The Cybersecurity Lesson of the Vice President’s Mask

Ben Jackson

IPA COO

The Vice President’s visit to the Mayor Clinic last month caused a stir after pictures were posted of him not wearing a mask during the tour. 

Putting political punditry aside, the event offers a lesson for companies about cybersecurity, especially in the COVID19 era when so many people are working remotely. 

The Mayo Clinic has a policy that everyone on its campus needs to wear a mask. Making sure the Vice President was following that policy was the responsibility of the Mayo Clinic staff. 

So how did he end up not wearing one? Maybe no one felt comfortable telling the Vice President that he had to don a mask. Maybe someone thought it was someone else’s responsibility. Either way, the Mayo staff did not strictly enforce their own procedures and a bad situation resulted. 

What does this have to do with cyber and financial security?

​Much of the fraud that we see today comes from social engineering and business e-mail compromise. An account specialist gets an e-mail that looks like it is from a corporate vice president, or even the CEO, and then they end up transferring money to a fraudulent account. The employee gets an e-mail that they aren’t comfortable questioning, or they think it is someone else’s responsibility. 

What they should do when something seems suspicious is to stop and go back to the established protocols and procedures. When something seems funny or not quite right, it is time to call someone (ex: maybe a Compliance Officer) and doublecheck, especially in this time when you can’t just walk down the hall or catch someone in the break room. 
Brian Kreb’s recently did an article on this in regard to consumer-based fraud, but it is as important in business settings as well. You can find that article here: When in Doubt: Hang Up, Look Up, and Call Back.

​Following these steps when something seems wrong will save a lot of time and money. It might lead to a few awkward conversations, but policies and procedures are established for a reason, and everyone needs to follow them.

-- Tasks to complete --
1. Reproduce, word for word, the portion of the mask article between "The Vice President’s visit" and "bad situation resulted.", inclusive.
2. Condense the paragraph of the mask article that opens with "Much of the fraud that we see today" into a shorter version that retains its main facts.

-- Stored data --
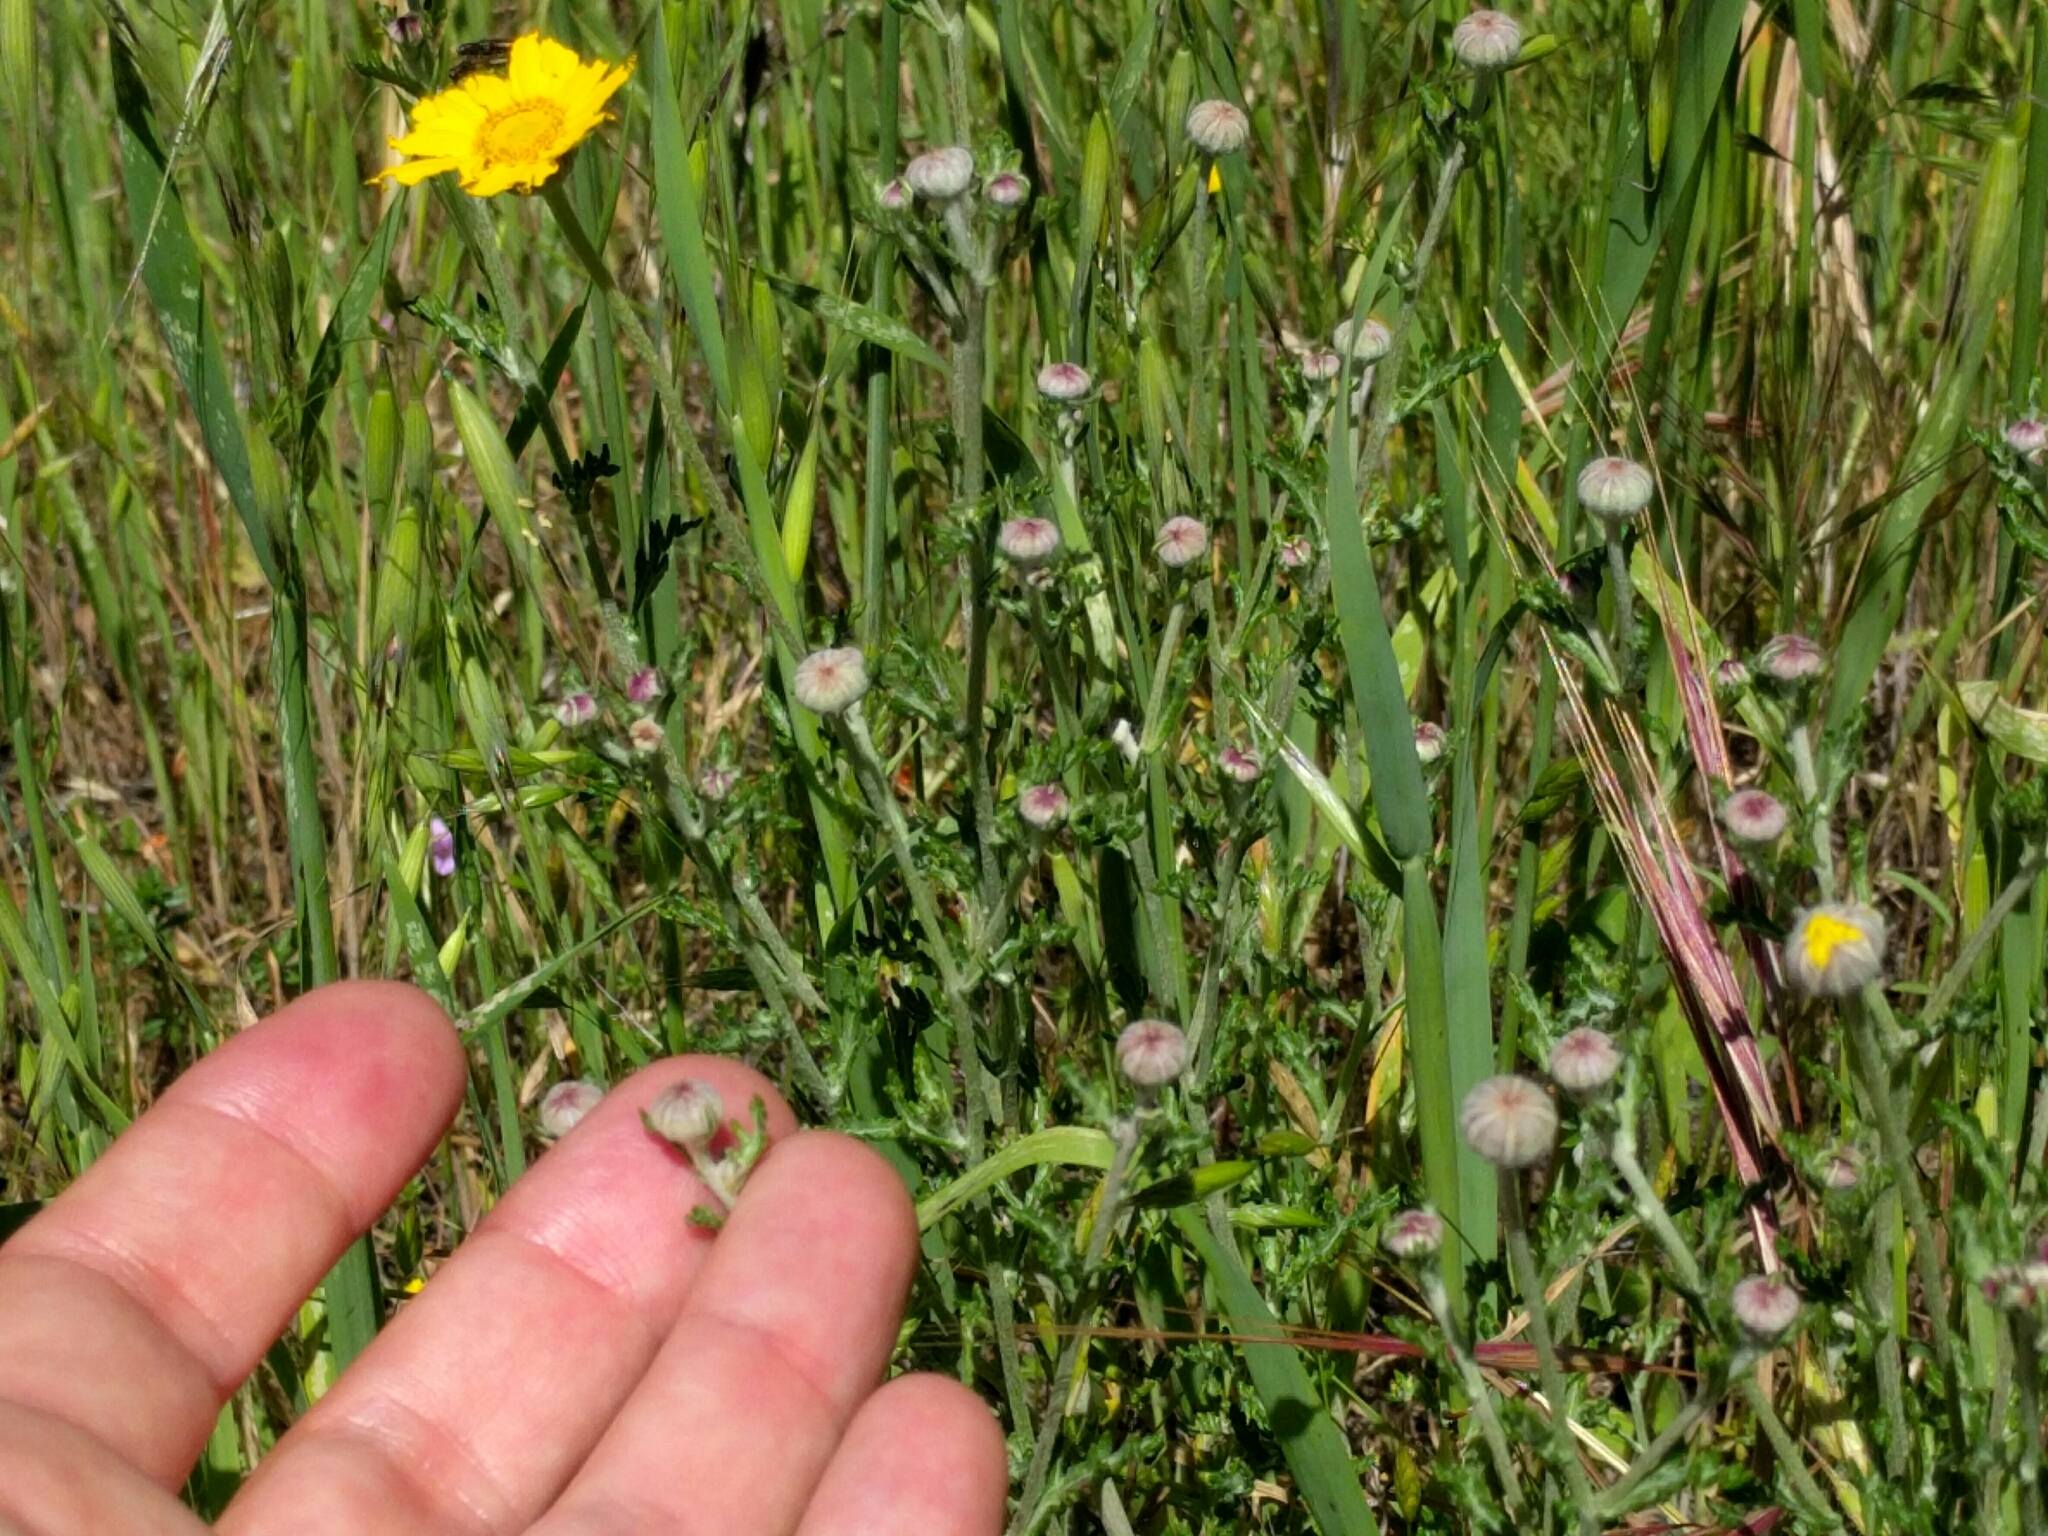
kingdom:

-- Task results --
1.
The Vice President’s visit to the Mayor Clinic last month caused a stir after pictures were posted of him not wearing a mask during the tour. 

Putting political punditry aside, the event offers a lesson for companies about cybersecurity, especially in the COVID19 era when so many people are working remotely. 

The Mayo Clinic has a policy that everyone on its campus needs to wear a mask. Making sure the Vice President was following that policy was the responsibility of the Mayo Clinic staff. 

So how did he end up not wearing one? Maybe no one felt comfortable telling the Vice President that he had to don a mask. Maybe someone thought it was someone else’s responsibility. Either way, the Mayo staff did not strictly enforce their own procedures and a bad situation resulted.

2. Much of today's fraud comes from social engineering and business e-mail compromise. An account specialist receives an e-mail that appears to be from a corporate vice president or the CEO and transfers money to a fraudulent account. This happens because the employee is not comfortable questioning the e-mail or assumes it is someone else's responsibility.